From a biological perspective, all living things eat, shit and reproduce; it’s the essence of self-perpetuation and the perpetuation of one specific species and other species. The interdependent, synergistic system of life on earth is based upon a cycle of life and death, a “no-waste” ecology of integration and disintegration where the by-products, the shit, of all living things – plants, animals and microbes of all types – become the building blocks for the lives of other living things. Leaves on trees, for example, utilize the carbon dioxide animals discard as a by-product of using oxygen for energy, and animals utilize the oxygen discarded as the by-product of leaves’ photosynthesis. Thus it is and thus life has always been. Eat, shit and reproduce; that’s life’s system.
This brings us to the gravy part. And considering the lowliest single-celled animal to the most sophisticated, the role of gravy cannot be over-estimated. A single-celled amoeba handles life’s basics, of course; it eats, shits and reproduces, but we know nothing of how it feels to be an amoeba. In the presence of something to eat, does the amoeba feel excitement, or a rush of pleasant anticipation?

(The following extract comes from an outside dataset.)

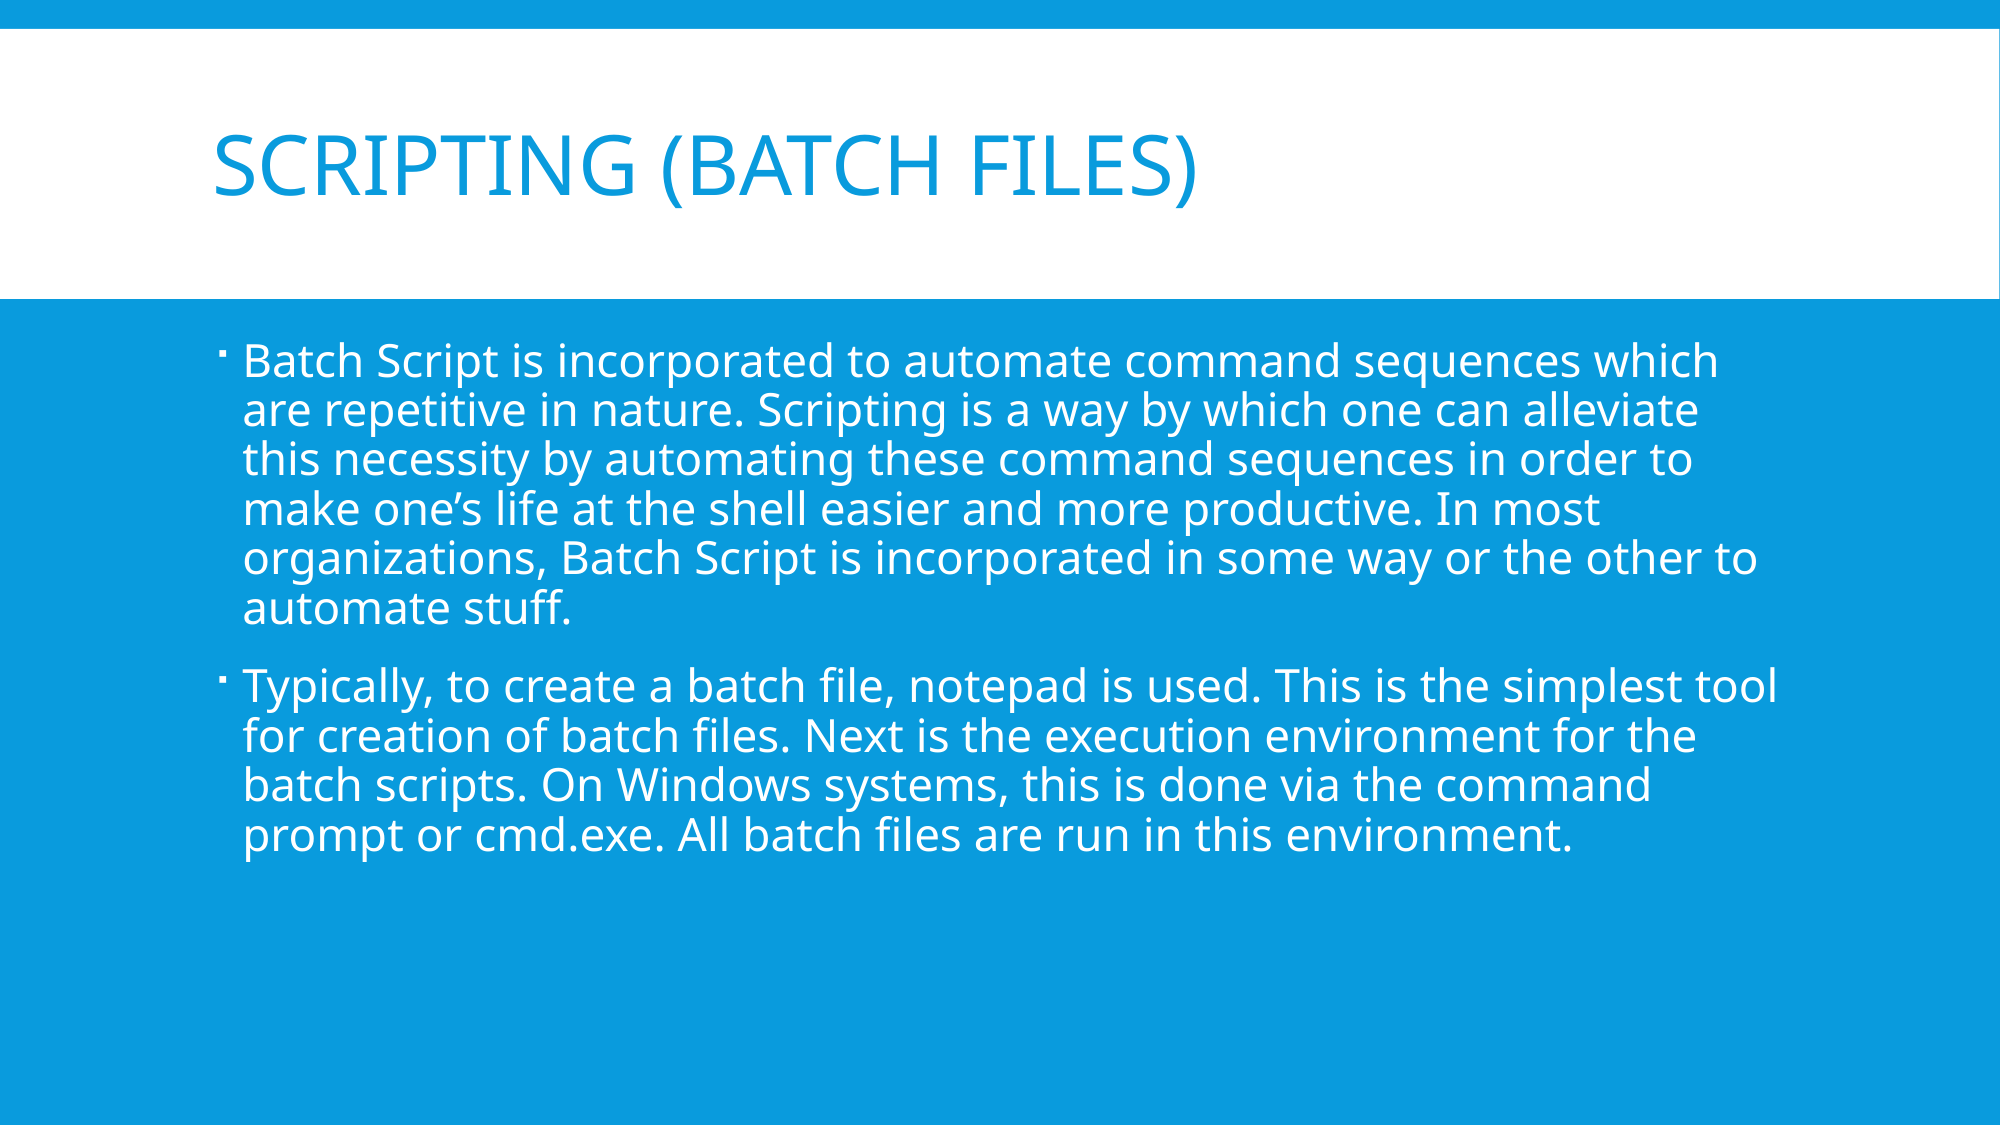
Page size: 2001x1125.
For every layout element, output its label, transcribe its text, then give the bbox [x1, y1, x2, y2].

list Batch Script is incorporated to automate command sequences which are repetitive in nature. Scripting is a way by which one can alleviate this necessity by automating these command sequences in order to make one’s life at the shell easier and more productive. In most organizations, Batch Script is incorporated in some way or the other to automate stuff. Typically, to create a batch file, notepad is used. This is the simplest tool for creation of batch files. Next is the execution environment for the batch scripts. On Windows systems, this is done via the command prompt or cmd.exe. All batch files are run in this environment. [197, 329, 1803, 1020]
title Scripting (Batch files) [197, 46, 1803, 295]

Does an amoeba get gravy, too?
Emotions are essential tools of survival, and it wouldn’t surprise me if the emotions I feel evolved from the amoeba-like, simplest experiences of feeling. Perhaps the entirety of sense perception developed in service to eating, shitting and reproducing, and what we solemnly regard as thinking is simply the act of filling unattended, left-over space during a 24-hour day. Predictably, much of that thinking is about eating, shitting and reproducing. Hollywood gets it, and HBO, and Arby’s.
For the fortunate, living provides some mighty-fine gravy. The eating thing, in particular, makes people happy. Tastes vary, but when something is tasty it brings feelings of pleasure and a vast, biological cascade of chemically-induced happiness. Need I draw your attention to the newest restaurant in town? The mere prospect prompts excitement. Music produces the same effect, or enjoying the view from the Overlook Trail; this speaks to the tempting role of gravy in life and the power of feeling. Life’s motivation is gravy-centered.
Which brings us to reproduction; talk about the release of chemical happiness! Studies show that people think about sex as often as they think about food. Reproduction is what keeps the system of life going, so it delivers big ladles of gravy.
Waxing philosophically for a moment, I wonder if the arising of self-awareness – consciousness of self and other – is simply the “gravy-effect” or something more? Conversely, is the meaning of life on earth about the evolution of consciousness, and all the eating, shitting and reproducing actually in the service of gravy?
Nice essay Larry. Another way of interpreting your question is to see “meaning” as a particular human phenomena born as a side effect of the human evolutionary adaptive advantage of reflective consciousness. Constructing meaning enables humans to guide their cognitive/emotional experience of being.
Yeah…side effect = gravy. Thus the meaning of gravy becomes “more gravy.” Thanks for the comment!